> **Exercise details**
Scan the data below for lines holding the word "Table", and copy each line found.

> **Supplied records**
####

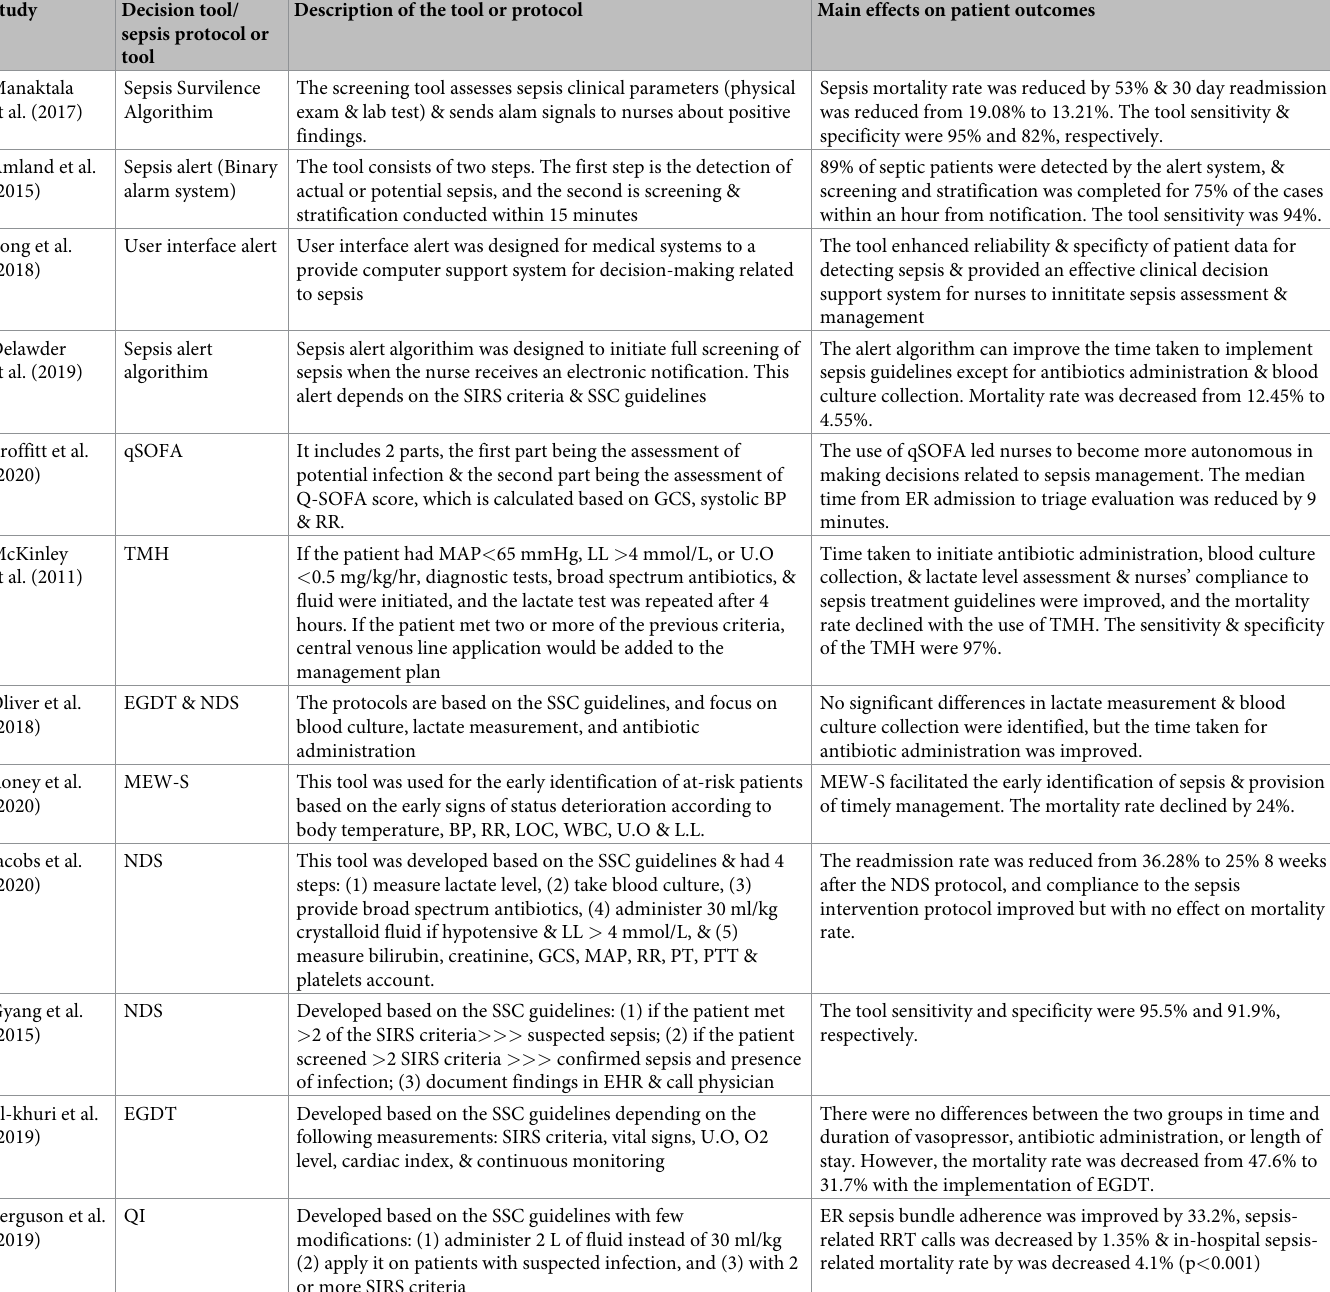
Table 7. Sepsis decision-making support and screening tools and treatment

####

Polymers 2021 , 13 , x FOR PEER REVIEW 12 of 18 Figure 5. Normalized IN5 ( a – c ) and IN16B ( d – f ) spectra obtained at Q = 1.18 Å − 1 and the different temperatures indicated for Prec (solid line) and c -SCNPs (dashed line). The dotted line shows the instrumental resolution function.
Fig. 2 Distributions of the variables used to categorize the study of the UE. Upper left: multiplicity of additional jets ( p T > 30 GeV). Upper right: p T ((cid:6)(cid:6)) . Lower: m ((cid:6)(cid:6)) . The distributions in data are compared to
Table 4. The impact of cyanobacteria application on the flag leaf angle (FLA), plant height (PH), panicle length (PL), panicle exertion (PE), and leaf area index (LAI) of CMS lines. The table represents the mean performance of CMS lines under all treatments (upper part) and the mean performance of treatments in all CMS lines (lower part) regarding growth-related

####

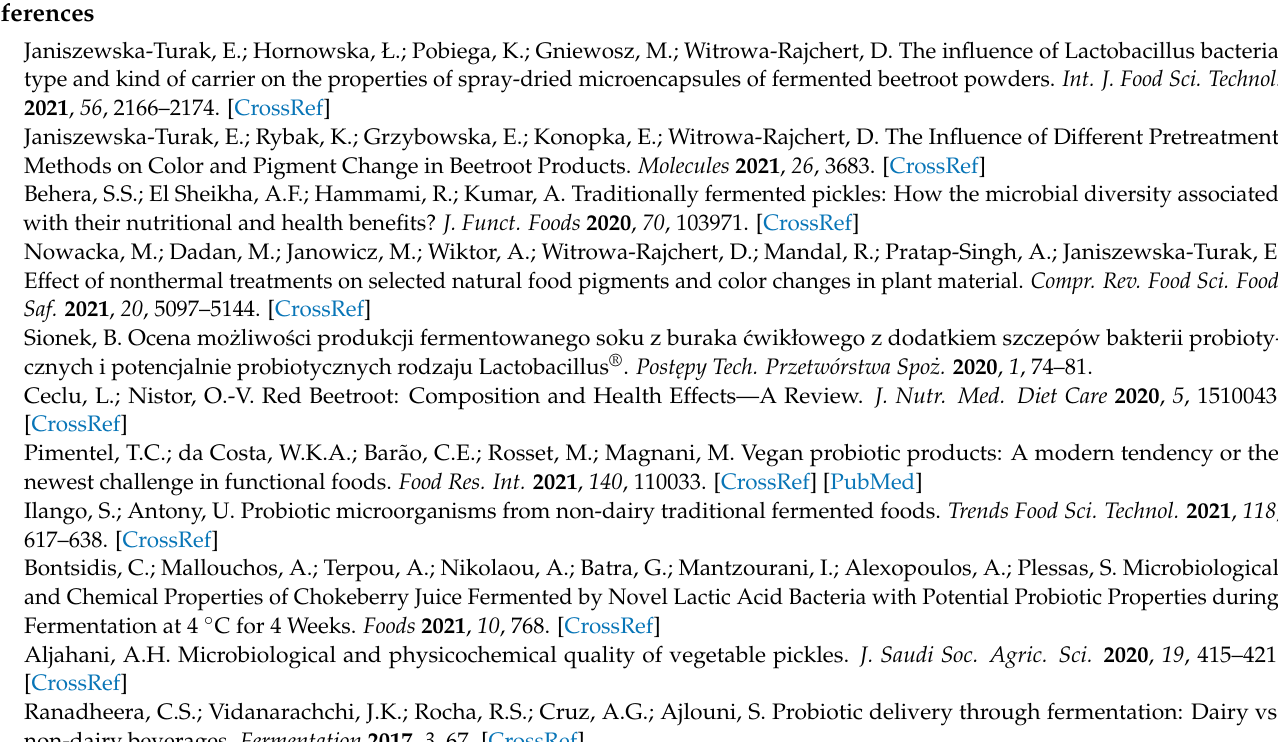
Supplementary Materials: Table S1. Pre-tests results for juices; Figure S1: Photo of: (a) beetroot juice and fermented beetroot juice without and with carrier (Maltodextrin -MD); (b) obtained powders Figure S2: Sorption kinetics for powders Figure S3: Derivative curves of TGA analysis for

####

> **Response for this exercise**
Table 7. Sepsis decision-making support and screening tools and treatment
Table 4. The impact of cyanobacteria application on the flag leaf angle (FLA), plant height (PH), panicle length (PL), panicle exertion (PE), and leaf area index (LAI) of CMS lines. The table represents the mean performance of CMS lines under all treatments (upper part) and the mean performance of treatments in all CMS lines (lower part) regarding growth-related
Supplementary Materials: Table S1. Pre-tests results for juices; Figure S1: Photo of: (a) beetroot juice and fermented beetroot juice without and with carrier (Maltodextrin -MD); (b) obtained powders Figure S2: Sorption kinetics for powders Figure S3: Derivative curves of TGA analysis for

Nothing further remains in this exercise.